En ces temps où le repli sur soi est fortement stimulé, la compagnie de théâtre « Courir à la catastrophe » donne comme signal tout le contraire. « Courez au théâtre ». Et elle a bien raison car elle ne vous fera pas regretter le déplacement.
La jeune compagnie créée en 2017 par deux complices sortis de l’ENSATT de Lyon, Sacha Ribeiro et Alice Vannier, occupe une partie du théâtre des Célestins. Le collectif s’est installé pour une grande quinzaine de jours dans la salle de la Célestine. Elle propose une création et deux reprises. La création a eu lieu le 5 janvier. « Œuvrer son cri » est une drôle de réflexion autour de l’occupation de théâtre.
Quelles revendications ?
L’Histoire est jalonnée d’actions politiques d’occupations de locaux dans des théâtres souvent de renoms : à Berlin, Rome, Bruxelles, l’Odéon à Paris ou les Célestins à Lyon en 2016. Une façon de revendiquer, mais de revendiquer quoi ? Là est la question.

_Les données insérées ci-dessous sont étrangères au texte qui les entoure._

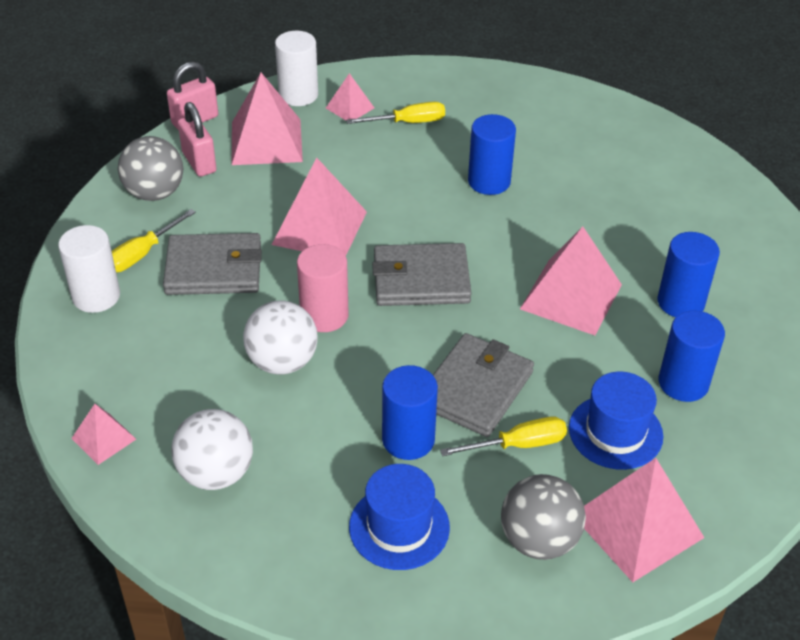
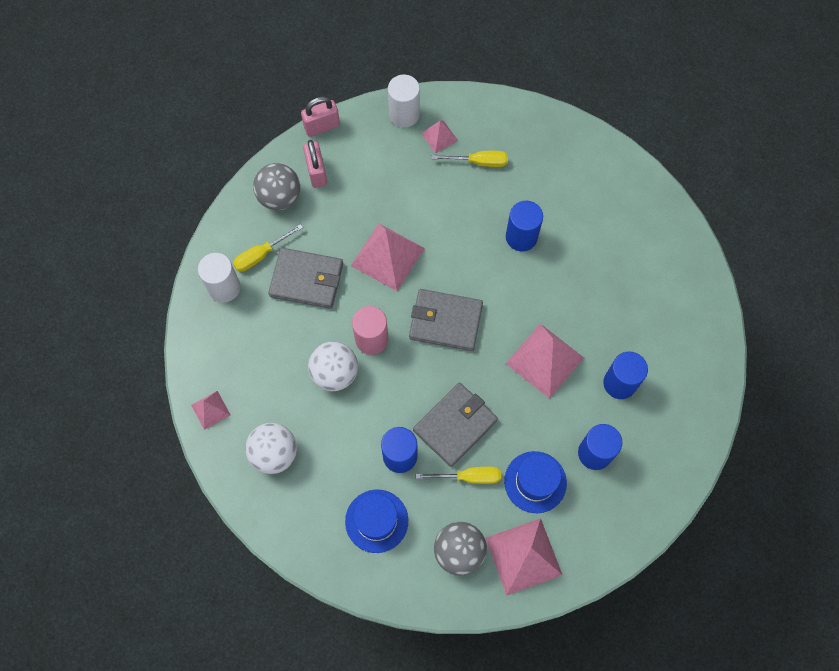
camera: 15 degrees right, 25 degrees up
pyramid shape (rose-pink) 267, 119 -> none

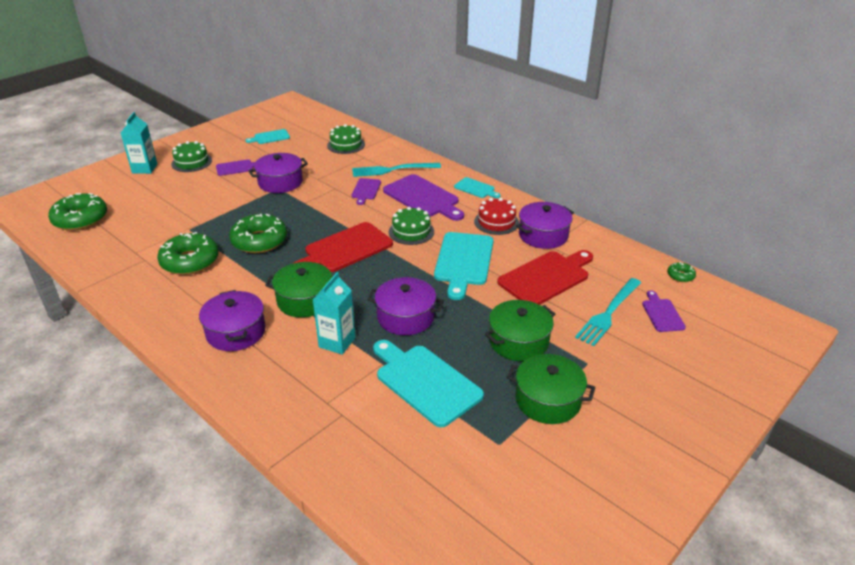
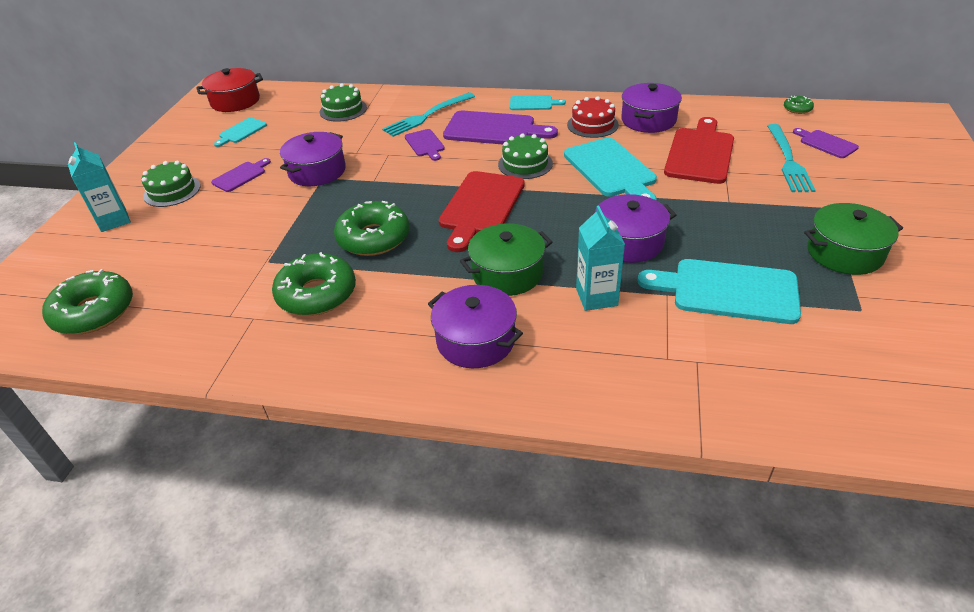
camera: 30 degrees left, 5 degrees up
stockpot (green) 520, 330 -> none
none -> stockpot (red) 229, 90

Sur le papier ce thème d’occupation de théâtre peut sembler concerner un petit nombre de personnes, intermittents ou militants sans vraiment atteindre le large public. Mais toute l’intelligence de la compagnie dans son écriture collective est d’en faire une sorte de farce tout en gardant son sérieux. Elle met en scène une occupation des lieux avec vidéo d’effraction du théâtre et entrée fracassante dans la salle à la clé. Et nous voilà plongés dans une sorte d’abime, vivant avec les comédiens et les techniciens ces six jours d’occupation d’un théâtre des Célestins fermé et qui serait voué à un changement de destination, centre commercial, parking ou terrain de jeux.
Une galerie de portraits à mourir de rire
La troupe passe de ses débats personnels à un faux débat citoyens qui résonne bien en ces temps municipaux parfois tendus sur le terrain de la métropole. Ces prises de paroles de faux citoyens forment une galerie de portraits de Lyonnais à mourir de rire, mention spéciale à la vieille abonnée du théâtre des Célestins et à l’adjoint à la culture du 2e arrondissement.
Scènes fragmentées, sans transitions, du débat des comédiens jouant les occupants : « qu’est-ce qu’on fait là ? Pour quoi faire ? » Avec parfois des états d’âme « je n’ai pas envie d’être une imposture », aux fictions-citations comme une apparition d’un Bertold Brecht dans un monologue d’un théâtre grandiloquent, les sept comédiens venus pour la plupart de l’ENSATT ou de la comédie de Saint-Etienne démontrent qu’ils ont un vrai talent collectif, sachant mêler légèreté et propos plus politiques sans ennuyer. Bien au contraire.
Remettre du politique dans la vie
Ces jeunes comédiens nous prouvent qu’ils ne sont pas là pour rien. Qu’ils savent d’où ils viennent sans sacraliser les grands maîtres de la scène et qu’ils ébauchent leur raison d’être sur cette scène, avec, comme l’écrit la co-fondatrice de la troupe Sacha Ribeiro, l’envie de s’interroger : « comment je peux remettre du politique dans ma vie sans que la vie ne soit absorbée par le seul militantisme ». A voir la jeunesse du public présent à la première on se dit que ce théâtre-là a un bel avenir.
Œuvrer son cri jusqu’au 13/01. Pour prolonger cette découverte deux autres pièces créées précédemment par la compagnie Courir à la castastrophe sont programmées dans cette quinzaine. 5,4,3,2,1, J’existe du 11 au 16/01 et En réalités (Prix Célest’1 2019 – section Grand Format) du 11 au 16/01.